Deep learning systems are increasingly being researched for the development of Computer-Aided Diagnosis (CAD) of lung nodules in lung cancer screening. In order to achieve clinically relevant accuracy, these supervised deep learning systems rely on large amounts of annotated data. However, the availability of labels in medical imaging is rather limited due to the costs involved in obtaining annotations from expert clinicians.

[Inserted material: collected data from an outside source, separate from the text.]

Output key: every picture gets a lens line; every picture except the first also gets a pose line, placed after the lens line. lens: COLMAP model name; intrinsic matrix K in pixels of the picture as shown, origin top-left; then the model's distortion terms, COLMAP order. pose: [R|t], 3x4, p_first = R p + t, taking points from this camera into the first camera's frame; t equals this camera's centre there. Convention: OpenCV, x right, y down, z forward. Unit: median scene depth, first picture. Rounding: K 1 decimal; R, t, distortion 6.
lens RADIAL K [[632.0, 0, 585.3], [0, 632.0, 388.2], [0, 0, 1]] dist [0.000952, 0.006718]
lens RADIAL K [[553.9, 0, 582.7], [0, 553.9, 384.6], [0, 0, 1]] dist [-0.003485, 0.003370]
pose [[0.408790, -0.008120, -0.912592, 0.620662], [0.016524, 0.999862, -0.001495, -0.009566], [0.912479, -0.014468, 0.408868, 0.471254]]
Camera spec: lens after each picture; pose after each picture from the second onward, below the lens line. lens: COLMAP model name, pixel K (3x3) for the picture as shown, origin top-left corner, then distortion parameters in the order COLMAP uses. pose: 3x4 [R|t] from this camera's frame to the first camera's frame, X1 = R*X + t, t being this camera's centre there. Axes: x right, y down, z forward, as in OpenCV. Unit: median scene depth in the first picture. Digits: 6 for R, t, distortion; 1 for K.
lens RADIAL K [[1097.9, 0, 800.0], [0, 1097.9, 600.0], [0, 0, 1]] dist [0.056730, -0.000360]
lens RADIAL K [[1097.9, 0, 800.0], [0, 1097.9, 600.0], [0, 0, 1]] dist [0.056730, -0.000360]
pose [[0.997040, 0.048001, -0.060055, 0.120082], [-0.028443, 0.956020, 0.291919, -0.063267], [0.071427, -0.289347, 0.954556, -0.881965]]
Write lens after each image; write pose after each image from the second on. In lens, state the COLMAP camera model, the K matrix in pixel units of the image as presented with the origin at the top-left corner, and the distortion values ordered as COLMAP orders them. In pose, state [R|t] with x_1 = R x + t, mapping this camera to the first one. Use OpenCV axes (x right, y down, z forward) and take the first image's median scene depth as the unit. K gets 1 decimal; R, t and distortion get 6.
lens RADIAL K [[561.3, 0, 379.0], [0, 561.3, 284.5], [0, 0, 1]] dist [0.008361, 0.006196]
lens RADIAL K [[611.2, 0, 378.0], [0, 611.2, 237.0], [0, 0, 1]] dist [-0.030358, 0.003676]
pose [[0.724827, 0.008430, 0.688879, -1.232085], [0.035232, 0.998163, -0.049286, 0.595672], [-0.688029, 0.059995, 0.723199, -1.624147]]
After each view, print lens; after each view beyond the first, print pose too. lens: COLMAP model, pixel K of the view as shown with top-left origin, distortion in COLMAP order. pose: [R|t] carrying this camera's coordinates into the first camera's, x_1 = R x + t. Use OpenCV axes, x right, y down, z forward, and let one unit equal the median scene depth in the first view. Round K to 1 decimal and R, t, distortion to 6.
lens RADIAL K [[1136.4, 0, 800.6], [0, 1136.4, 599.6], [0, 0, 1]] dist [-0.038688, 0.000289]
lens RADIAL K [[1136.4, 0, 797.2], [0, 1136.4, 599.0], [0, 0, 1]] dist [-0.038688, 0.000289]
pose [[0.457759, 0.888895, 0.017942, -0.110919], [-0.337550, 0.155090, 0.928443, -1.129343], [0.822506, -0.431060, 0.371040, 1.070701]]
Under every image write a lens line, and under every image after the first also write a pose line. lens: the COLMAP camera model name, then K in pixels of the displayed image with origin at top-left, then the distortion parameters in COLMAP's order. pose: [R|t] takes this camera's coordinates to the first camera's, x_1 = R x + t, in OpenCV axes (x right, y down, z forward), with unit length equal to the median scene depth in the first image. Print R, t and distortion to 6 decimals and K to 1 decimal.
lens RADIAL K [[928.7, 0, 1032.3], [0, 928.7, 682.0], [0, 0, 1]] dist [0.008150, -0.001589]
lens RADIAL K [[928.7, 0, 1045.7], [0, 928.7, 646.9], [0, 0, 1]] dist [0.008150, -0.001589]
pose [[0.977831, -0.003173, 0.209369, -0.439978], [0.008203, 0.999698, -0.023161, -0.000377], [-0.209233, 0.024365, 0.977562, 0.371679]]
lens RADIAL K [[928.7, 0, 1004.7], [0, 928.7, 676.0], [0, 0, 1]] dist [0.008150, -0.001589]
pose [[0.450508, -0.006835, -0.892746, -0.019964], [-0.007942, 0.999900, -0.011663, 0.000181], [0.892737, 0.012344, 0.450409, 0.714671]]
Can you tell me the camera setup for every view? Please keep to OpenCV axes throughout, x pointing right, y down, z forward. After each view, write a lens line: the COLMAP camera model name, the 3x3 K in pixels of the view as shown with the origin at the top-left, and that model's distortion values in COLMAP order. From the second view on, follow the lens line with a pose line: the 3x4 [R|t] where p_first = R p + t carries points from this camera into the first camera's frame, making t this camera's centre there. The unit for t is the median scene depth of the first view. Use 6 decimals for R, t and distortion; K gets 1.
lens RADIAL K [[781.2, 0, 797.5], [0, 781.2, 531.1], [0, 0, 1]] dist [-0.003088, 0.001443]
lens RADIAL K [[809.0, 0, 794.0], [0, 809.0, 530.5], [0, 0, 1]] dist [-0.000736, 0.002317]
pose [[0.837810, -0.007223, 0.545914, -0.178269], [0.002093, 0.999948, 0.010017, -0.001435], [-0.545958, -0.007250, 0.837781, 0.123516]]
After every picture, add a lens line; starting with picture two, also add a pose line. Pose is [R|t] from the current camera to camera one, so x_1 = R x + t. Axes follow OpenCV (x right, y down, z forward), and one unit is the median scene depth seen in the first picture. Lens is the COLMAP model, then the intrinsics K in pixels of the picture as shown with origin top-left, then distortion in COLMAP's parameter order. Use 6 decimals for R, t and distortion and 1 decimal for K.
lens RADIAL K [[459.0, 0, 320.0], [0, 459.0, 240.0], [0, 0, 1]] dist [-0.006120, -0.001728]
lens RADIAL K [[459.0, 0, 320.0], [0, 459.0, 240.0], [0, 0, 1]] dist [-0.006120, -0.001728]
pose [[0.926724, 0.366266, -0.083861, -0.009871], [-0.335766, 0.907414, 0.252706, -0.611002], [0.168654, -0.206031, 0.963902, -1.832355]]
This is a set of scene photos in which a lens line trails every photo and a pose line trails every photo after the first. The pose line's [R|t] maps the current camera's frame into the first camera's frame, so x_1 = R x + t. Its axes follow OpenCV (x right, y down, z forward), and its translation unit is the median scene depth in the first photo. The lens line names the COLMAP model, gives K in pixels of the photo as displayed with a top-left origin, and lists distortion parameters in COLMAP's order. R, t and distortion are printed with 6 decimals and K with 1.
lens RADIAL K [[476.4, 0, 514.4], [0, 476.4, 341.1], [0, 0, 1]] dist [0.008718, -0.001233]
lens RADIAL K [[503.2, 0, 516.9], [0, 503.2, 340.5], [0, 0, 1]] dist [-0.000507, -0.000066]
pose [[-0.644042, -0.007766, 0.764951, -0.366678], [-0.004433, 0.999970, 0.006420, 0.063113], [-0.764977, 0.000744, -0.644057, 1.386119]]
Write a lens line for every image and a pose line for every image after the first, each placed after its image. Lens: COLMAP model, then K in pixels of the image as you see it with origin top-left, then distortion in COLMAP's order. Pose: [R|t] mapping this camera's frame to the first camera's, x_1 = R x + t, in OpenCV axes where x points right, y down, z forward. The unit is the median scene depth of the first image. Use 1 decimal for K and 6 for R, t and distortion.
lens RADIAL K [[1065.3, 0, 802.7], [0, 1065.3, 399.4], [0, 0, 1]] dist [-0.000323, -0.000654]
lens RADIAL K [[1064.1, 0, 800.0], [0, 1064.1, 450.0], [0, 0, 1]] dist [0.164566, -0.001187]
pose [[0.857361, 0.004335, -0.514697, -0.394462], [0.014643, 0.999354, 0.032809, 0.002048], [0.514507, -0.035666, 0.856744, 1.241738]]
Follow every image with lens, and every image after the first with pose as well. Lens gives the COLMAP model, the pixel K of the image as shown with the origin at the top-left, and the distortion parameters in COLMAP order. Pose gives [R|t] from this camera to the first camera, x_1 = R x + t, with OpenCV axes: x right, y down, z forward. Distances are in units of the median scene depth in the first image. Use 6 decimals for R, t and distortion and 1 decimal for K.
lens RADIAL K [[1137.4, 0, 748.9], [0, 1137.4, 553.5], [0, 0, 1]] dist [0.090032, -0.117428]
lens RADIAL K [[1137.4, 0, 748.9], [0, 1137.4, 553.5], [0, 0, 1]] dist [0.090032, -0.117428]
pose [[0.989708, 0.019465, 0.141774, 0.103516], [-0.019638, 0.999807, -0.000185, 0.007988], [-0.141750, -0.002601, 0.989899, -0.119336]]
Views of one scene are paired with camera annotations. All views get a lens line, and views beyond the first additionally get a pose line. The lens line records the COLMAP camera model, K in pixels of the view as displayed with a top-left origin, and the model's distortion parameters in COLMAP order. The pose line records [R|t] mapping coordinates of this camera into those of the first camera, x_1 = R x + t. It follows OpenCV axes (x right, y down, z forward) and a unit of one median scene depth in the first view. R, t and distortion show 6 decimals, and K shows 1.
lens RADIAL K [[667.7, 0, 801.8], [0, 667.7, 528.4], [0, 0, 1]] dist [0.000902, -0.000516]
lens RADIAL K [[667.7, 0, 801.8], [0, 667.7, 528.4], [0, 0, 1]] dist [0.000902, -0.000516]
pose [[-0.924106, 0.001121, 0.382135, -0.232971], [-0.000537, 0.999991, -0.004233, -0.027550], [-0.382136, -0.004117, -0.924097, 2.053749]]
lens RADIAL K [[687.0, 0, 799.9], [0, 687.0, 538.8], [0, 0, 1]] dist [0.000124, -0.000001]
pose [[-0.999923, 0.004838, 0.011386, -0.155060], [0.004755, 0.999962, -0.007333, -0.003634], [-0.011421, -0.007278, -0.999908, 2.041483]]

To compensate for this data scarcity, the synthesis of additional training data by Generative Adversarial Networks (GANs) has gained increased attention and has shown to be useful for the improvement of several supervised learning tasks. This study compares multiple advanced training methods involving synthesized data from a multi-conditional-Wasserstein-GAN (mcWGAN) to improve a nodule malignancy classifier. It specifically examines the potential of a mcWGAN to generate synthetic nodules that are hard-to-classify through input conditions from misclassified nodules. This approach was compared with conventional nodule synthesis, where the input conditions are sampled from the distributions of all nodules, rather than the misclassified nodules solely. We examined whether the use of pre-training on synthesized nodules or ImageNet further improves the classifier's performance. The proposed mcWGAN proved to be successful at generating a wide variety of additional training data with manipulable malignancy and nodule diameter attributes. We show that ImageNet pre-training, combined with synthetic data augmentation, consistently outperforms other training approaches.